Hierarchical modeling identifies novel lung cancer susceptibility variants in inflammation pathways among 10,140 cases and 11,012 controls.

Recent evidence suggests that inflammation plays a pivotal role in the development of lung cancer. In this study, we used a two-stage approach to investigate associations between genetic variants in inflammation pathways and lung cancer risk based on genome-wide association study (GWAS) data. A total of 7,650 sequence variants from 720 genes relevant to inflammation pathways were identified using keyword and pathway searches from Gene Cards and Gene Ontology databases. In Stage 1, six GWAS datasets from the International Lung Cancer Consortium were pooled (4,441 cases and 5,094 controls of European ancestry), and a hierarchical modeling (HM) approach was used to incorporate prior information for each of the variants into the analysis.

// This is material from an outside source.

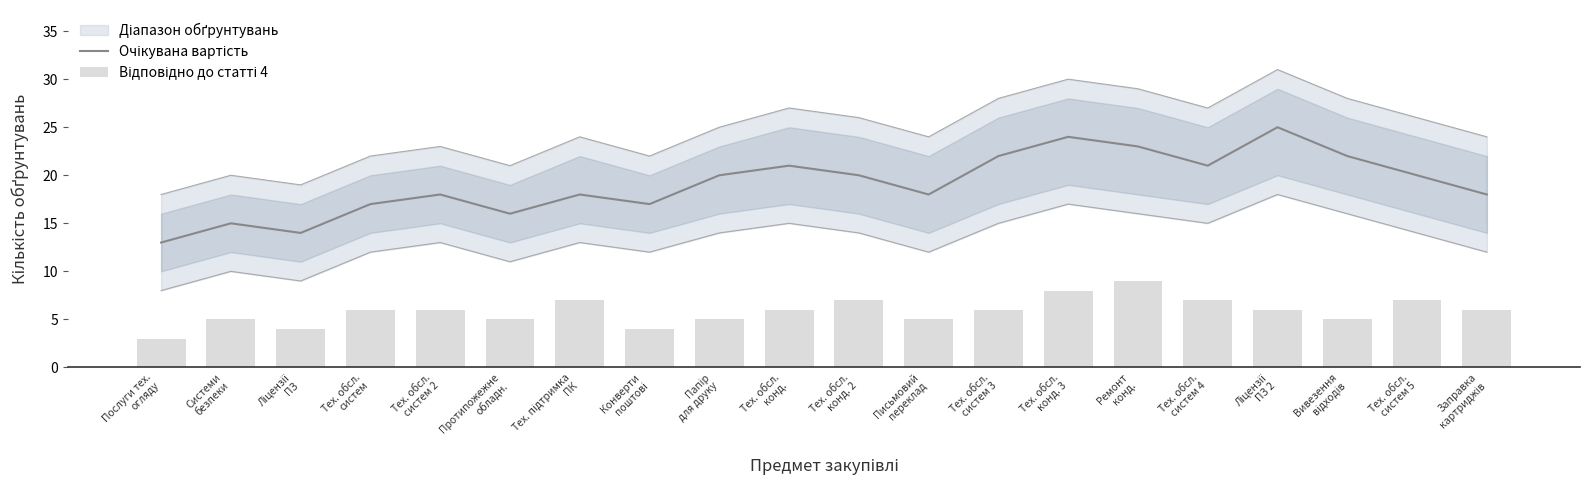

What is the difference between the Відповідно до статті 4 values at Послуги тех.
огляду and Системи
безпеки?

2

The prior matrix was constructed using (1) role of genes in the inflammation and immune pathways; (2) physical properties of the variants including the location of the variants, their conservation scores and amino acid coding; (3) LD with other functional variants and (4) measures of heterogeneity across the studies. HM affected the priority ranking of variants particularly among those having low prior weights, imprecise estimates and/or heterogeneity across studies. In Stage 2, we used an independent NCI lung cancer GWAS study (5,699 cases and 5,818 controls) for in silico replication. We identified one novel variant at the level corrected for multiple comparisons (rs2741354 in EPHX2 at 8p21.1 with p value = 7.4 × 10(-6)), and confirmed the associations between TERT (rs2736100) and the HLA region and lung cancer risk. HM allows for prior knowledge such as from bioinformatic sources to be incorporated into the analysis systematically, and it represents a complementary analytical approach to the conventional GWAS analysis.